> _Problem_: Render all of the material as a JSON list of strings, with one string for each line and blank lines omitted.

(Dataset entries)
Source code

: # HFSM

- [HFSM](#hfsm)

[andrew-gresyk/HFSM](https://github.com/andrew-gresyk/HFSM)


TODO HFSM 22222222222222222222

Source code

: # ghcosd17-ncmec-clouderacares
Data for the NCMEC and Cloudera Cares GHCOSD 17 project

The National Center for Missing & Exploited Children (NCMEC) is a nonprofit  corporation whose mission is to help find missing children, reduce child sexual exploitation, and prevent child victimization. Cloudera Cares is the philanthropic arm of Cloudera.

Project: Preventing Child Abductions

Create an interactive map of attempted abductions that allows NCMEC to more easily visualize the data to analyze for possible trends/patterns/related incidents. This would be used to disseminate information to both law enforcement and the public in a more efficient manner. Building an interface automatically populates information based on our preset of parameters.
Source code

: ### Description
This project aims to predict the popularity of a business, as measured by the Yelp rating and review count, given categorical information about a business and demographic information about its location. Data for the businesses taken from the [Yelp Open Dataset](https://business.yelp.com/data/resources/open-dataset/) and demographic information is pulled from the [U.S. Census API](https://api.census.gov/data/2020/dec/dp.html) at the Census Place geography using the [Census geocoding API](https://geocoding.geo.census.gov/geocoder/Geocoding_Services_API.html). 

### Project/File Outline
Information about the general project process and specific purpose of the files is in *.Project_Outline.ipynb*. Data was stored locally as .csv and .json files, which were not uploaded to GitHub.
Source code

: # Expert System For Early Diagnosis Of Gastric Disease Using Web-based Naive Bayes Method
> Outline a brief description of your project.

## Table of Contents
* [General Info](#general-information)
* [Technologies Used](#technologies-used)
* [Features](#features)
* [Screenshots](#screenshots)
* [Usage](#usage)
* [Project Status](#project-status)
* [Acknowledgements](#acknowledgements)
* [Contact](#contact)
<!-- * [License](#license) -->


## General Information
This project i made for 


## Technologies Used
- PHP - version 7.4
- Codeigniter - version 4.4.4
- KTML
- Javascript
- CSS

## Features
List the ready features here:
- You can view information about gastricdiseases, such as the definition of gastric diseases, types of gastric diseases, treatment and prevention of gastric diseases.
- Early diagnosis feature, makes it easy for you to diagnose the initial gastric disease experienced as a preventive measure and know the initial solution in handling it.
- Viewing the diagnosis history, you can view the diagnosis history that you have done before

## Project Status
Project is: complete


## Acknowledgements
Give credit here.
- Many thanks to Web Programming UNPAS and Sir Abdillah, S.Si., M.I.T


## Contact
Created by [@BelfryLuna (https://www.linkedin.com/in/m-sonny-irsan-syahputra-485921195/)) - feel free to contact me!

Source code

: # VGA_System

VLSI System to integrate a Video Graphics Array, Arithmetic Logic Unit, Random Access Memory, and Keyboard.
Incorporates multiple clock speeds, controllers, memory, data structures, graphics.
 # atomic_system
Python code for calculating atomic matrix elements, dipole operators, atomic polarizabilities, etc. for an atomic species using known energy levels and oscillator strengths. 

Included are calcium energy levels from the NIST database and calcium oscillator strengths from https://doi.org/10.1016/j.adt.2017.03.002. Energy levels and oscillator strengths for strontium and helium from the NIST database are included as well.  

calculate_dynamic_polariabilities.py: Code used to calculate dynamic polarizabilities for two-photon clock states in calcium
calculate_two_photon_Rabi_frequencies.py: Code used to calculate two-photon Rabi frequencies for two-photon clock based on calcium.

> _Response to the exercise_:
[
  "Source code",
  ": # HFSM",
  "- [HFSM](#hfsm)",
  "[andrew-gresyk/HFSM](https://github.com/andrew-gresyk/HFSM)",
  "TODO HFSM 22222222222222222222",
  "Source code",
  ": # ghcosd17-ncmec-clouderacares",
  "Data for the NCMEC and Cloudera Cares GHCOSD 17 project",
  "The National Center for Missing & Exploited Children (NCMEC) is a nonprofit  corporation whose mission is to help find missing children, reduce child sexual exploitation, and prevent child victimization. Cloudera Cares is the philanthropic arm of Cloudera.",
  "Project: Preventing Child Abductions",
  "Create an interactive map of attempted abductions that allows NCMEC to more easily visualize the data to analyze for possible trends/patterns/related incidents. This would be used to disseminate information to both law enforcement and the public in a more efficient manner. Building an interface automatically populates information based on our preset of parameters.",
  "Source code",
  ": ### Description",
  "This project aims to predict the popularity of a business, as measured by the Yelp rating and review count, given categorical information about a business and demographic information about its location. Data for the businesses taken from the [Yelp Open Dataset](https://business.yelp.com/data/resources/open-dataset/) and demographic information is pulled from the [U.S. Census API](https://api.census.gov/data/2020/dec/dp.html) at the Census Place geography using the [Census geocoding API](https://geocoding.geo.census.gov/geocoder/Geocoding_Services_API.html). ",
  "### Project/File Outline",
  "Information about the general project process and specific purpose of the files is in *.Project_Outline.ipynb*. Data was stored locally as .csv and .json files, which were not uploaded to GitHub.",
  "Source code",
  ": # Expert System For Early Diagnosis Of Gastric Disease Using Web-based Naive Bayes Method",
  "> Outline a brief description of your project.",
  "## Table of Contents",
  "* [General Info](#general-information)",
  "* [Technologies Used](#technologies-used)",
  "* [Features](#features)",
  "* [Screenshots](#screenshots)",
  "* [Usage](#usage)",
  "* [Project Status](#project-status)",
  "* [Acknowledgements](#acknowledgements)",
  "* [Contact](#contact)",
  "<!-- * [License](#license) -->",
  "## General Information",
  "This project i made for ",
  "## Technologies Used",
  "- PHP - version 7.4",
  "- Codeigniter - version 4.4.4",
  "- KTML",
  "- Javascript",
  "- CSS",
  "## Features",
  "List the ready features here:",
  "- You can view information about gastricdiseases, such as the definition of gastric diseases, types of gastric diseases, treatment and prevention of gastric diseases.",
  "- Early diagnosis feature, makes it easy for you to diagnose the initial gastric disease experienced as a preventive measure and know the initial solution in handling it.",
  "- Viewing the diagnosis history, you can view the diagnosis history that you have done before",
  "## Project Status",
  "Project is: complete",
  "## Acknowledgements",
  "Give credit here.",
  "- Many thanks to Web Programming UNPAS and Sir Abdillah, S.Si., M.I.T",
  "## Contact",
  "Created by [@BelfryLuna (https://www.linkedin.com/in/m-sonny-irsan-syahputra-485921195/)) - feel free to contact me!",
  "Source code",
  ": # VGA_System",
  "VLSI System to integrate a Video Graphics Array, Arithmetic Logic Unit, Random Access Memory, and Keyboard.",
  "Incorporates multiple clock speeds, controllers, memory, data structures, graphics.",
  " # atomic_system",
  "Python code for calculating atomic matrix elements, dipole operators, atomic polarizabilities, etc. for an atomic species using known energy levels and oscillator strengths. ",
  "Included are calcium energy levels from the NIST database and calcium oscillator strengths from https://doi.org/10.1016/j.adt.2017.03.002. Energy levels and oscillator strengths for strontium and helium from the NIST database are included as well.  ",
  "calculate_dynamic_polariabilities.py: Code used to calculate dynamic polarizabilities for two-photon clock states in calcium",
  "calculate_two_photon_Rabi_frequencies.py: Code used to calculate two-photon Rabi frequencies for two-photon clock based on calcium."
]